Lizzy war so richtig in Fahrt gekommen, ihr Temperament konnte sie in solchen Situationen einfach nicht verleugnen. Doch jetzt, einen Moment später, tat es ihr schon wieder leid. Sie fuhr wesentlich leiser und zaghafter fort:
"Verzeihen Sie mir. Ich ... es geht mich nichts an. Es ist nur ... Ihren Leuten ist das Gleiche passiert, wie meinen. Und eigentlich sind ihre Leute ja auch meine... Ich ... Wir sind doch eigentlich mal Eins gewesen ... Verstehen Sie, was ich meine...?"
Sam hörte sich an was Lizzy ihm da so entgegenschmetterte.
Er war dabei seinen Glauben an die gerechte Sache zu verlieren, die er nun schon so lange verteidigte, für die er Männer tötete und in den Tod schickte. Eigentlich waren sie alle schon tot.

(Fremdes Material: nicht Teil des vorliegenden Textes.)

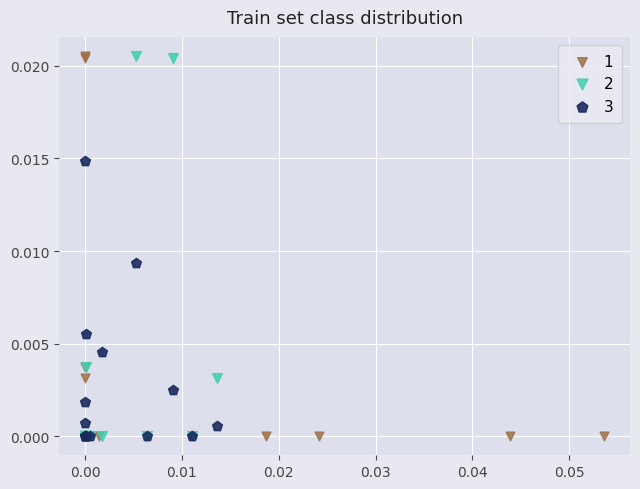

What are all the series names shown in the legend?

1, 2, 3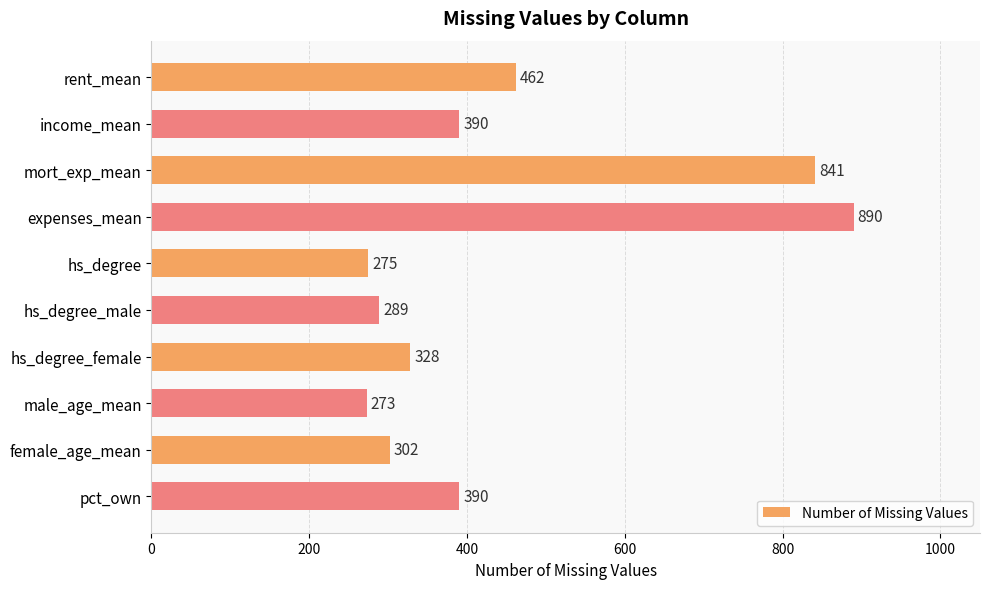

How many bars are there in total?

10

Ein Überbleibsel, die ewig Gestrigen. Graue Geister die in diesen Landstrich ziehen werden, in diese Geisterstadt.
"Ich traue den Berichten unserer Männer, Miss O´Neal. Machen wir uns doch nichts vor..."

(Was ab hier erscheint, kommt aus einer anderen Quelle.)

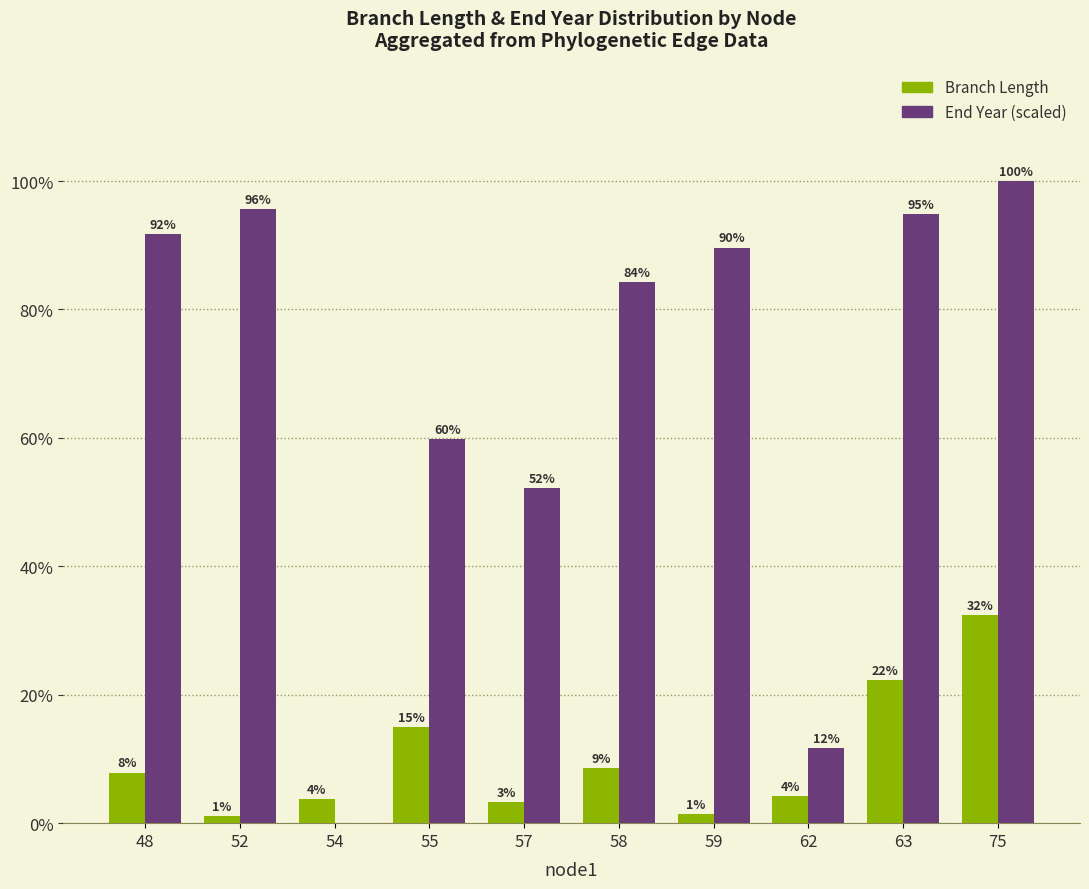

Are the bars horizontal?

No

Sam deutete auf das Unionsbanner im Wind "Über kurz oder lang heißt es DAMIT leben, oder.." er deutet auf die konföderierte Flagge "... damit sterben."
"Ich traue den Yankees in Washington nicht soweitr wie ich sie schmeißen kann, Miss, diese verlogenen Personen in Ihrem Senat tun nichts ohne dafür etwas zu erhalten. Kriegstreiber und Kriegsprofiteure die uns , wie dressierte Mäuse in ihrem Zirkus auftreten lassen wollen, und das alles unter dem Deckmantel der Menschliuchkeit und Güte!"
Sam ging weiter und kam auf die Mainstreet. Nun hatte er sich in Rage geredet.